I told my teacher everything. The teachers seemed to think that Shota had fallen on his own and were shocked by my confession.
That was all.
Shota was already gone from the school, and he himself was not suffering from any aftereffects.
I told my mother what had happened and went to Shota’s mother to apologize. I apologized again and again. Shota’s mother knew everything. In other words, Shota knew and kept quiet that I had pushed him. He was protecting me because he thought I was one of his friends.
Compared to my own lousiness, I began to cry.

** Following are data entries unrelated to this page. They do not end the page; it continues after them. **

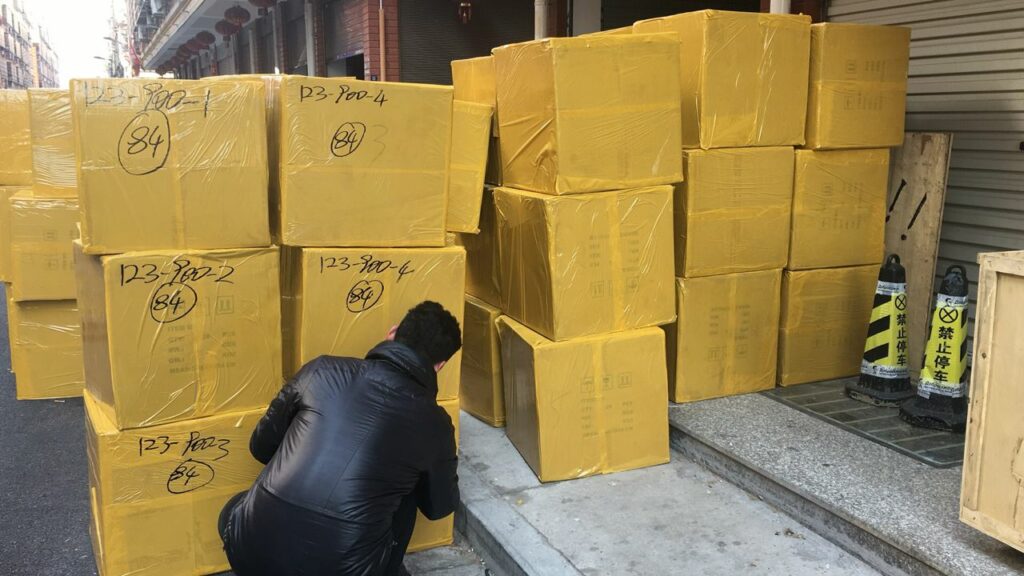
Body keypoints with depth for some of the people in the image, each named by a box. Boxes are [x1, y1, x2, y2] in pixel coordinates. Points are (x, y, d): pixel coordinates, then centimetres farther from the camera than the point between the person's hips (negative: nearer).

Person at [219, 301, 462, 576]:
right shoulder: (434, 424, 1)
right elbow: (440, 507, 20)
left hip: (253, 553, 1)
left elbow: (261, 447, 16)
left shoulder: (323, 369, 3)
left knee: (234, 511, 36)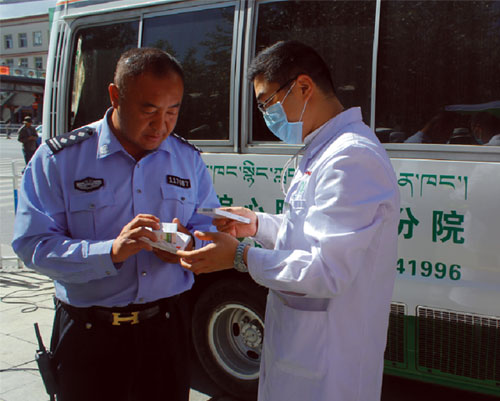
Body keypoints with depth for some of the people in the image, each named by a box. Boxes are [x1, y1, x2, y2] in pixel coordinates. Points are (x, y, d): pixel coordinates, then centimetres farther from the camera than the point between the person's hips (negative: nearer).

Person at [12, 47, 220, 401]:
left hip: (167, 328, 3)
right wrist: (110, 252, -27)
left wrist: (188, 245, -15)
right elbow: (32, 244, -13)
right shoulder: (59, 158, -7)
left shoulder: (189, 159, 4)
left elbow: (212, 229, 9)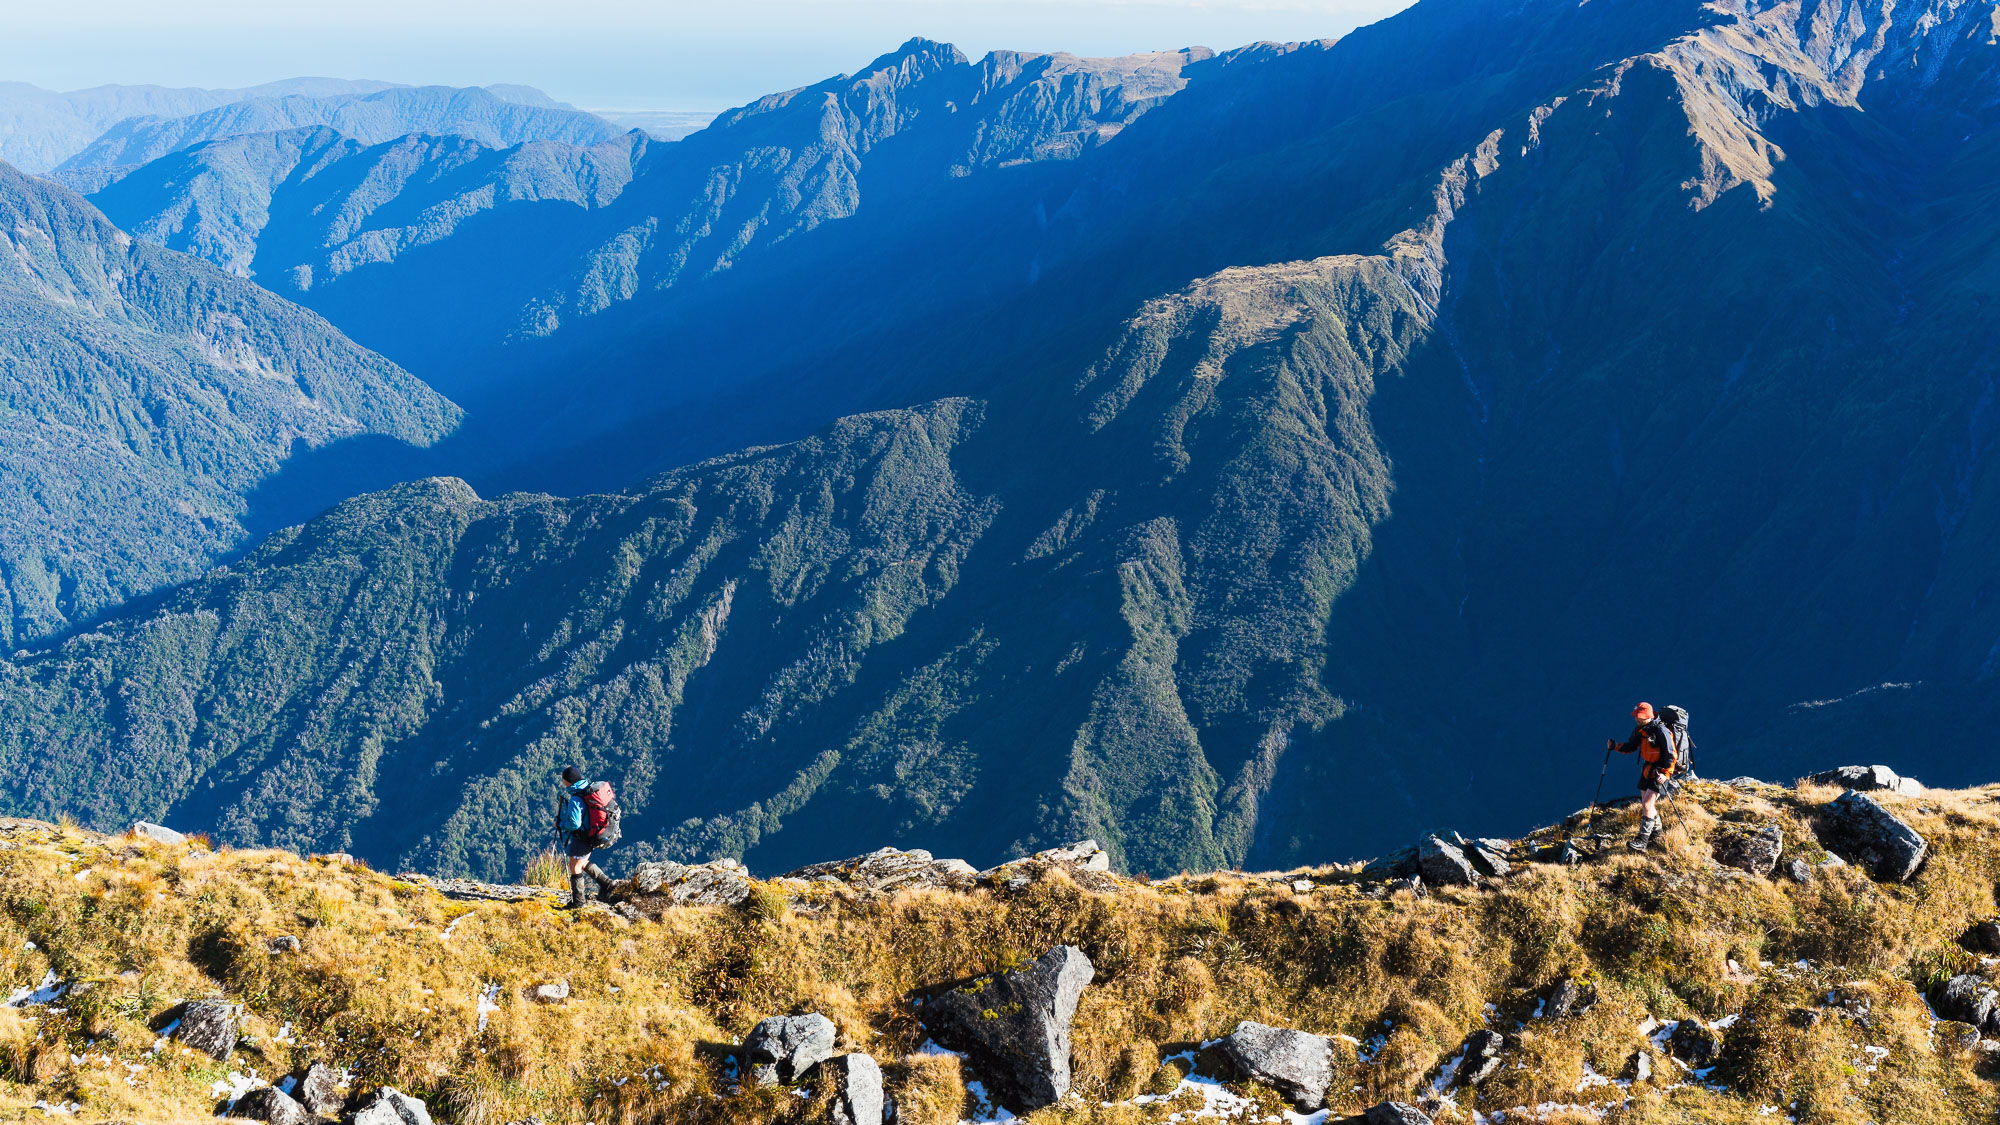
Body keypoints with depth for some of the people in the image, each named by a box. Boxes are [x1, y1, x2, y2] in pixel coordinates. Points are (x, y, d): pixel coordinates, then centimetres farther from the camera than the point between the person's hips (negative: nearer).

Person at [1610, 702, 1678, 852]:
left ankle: (1642, 842, -17)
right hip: (1647, 769, 8)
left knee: (1647, 804, -16)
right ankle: (1656, 835, 34)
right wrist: (1616, 746, -5)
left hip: (1660, 772, -8)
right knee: (1646, 804, 15)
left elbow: (1670, 755, -19)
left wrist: (1665, 774, -25)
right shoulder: (1639, 729, 1)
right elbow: (1631, 747, 11)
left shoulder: (1661, 731, -23)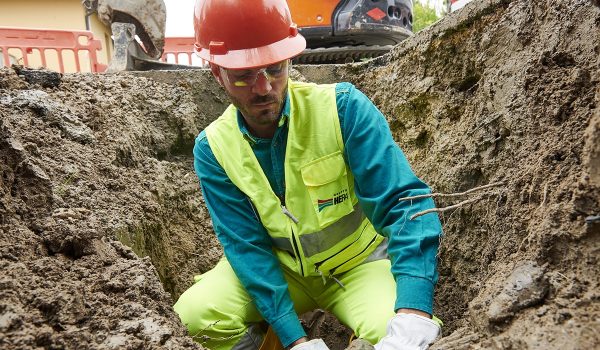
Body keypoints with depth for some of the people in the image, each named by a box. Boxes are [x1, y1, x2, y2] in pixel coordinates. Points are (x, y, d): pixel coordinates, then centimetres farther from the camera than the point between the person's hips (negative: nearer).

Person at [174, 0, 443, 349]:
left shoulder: (342, 107, -21)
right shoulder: (213, 149, -12)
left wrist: (414, 313, -40)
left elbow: (405, 202, -27)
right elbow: (247, 245, -14)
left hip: (358, 262, -1)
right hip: (278, 268, 2)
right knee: (197, 312, -22)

Shota’s mother forgave me.
That was it.
…… There was no punishment for me.
It was hard. The most important thing to remember is that there is no one to punish me for betraying, humiliating, and even injuring the people I care about. I would have preferred to be scolded by the teacher, reprimanded by Shota’s mother, and cursed by everyone at school.
No punishment, but I couldn’t even apologize.
In the midst of my days of self-loathing, I inadvertently fell during a club activity and broke my leg.
I thought to myself. I thought that I had finally been punished. I just wanted to think so. I was trying to lighten my sin as much as possible by thinking so.
I quit track and field because of my injury. I completely lost my motivation.
After that, I studied hard.
I didn’t really have a goal. I just wanted to devote myself to something and turn away from the hard, dark days. I resumed playing GPEX because I wanted to connect with Shota.
My heart remained in the dark for a long time.
–But then my mind became even cloudier.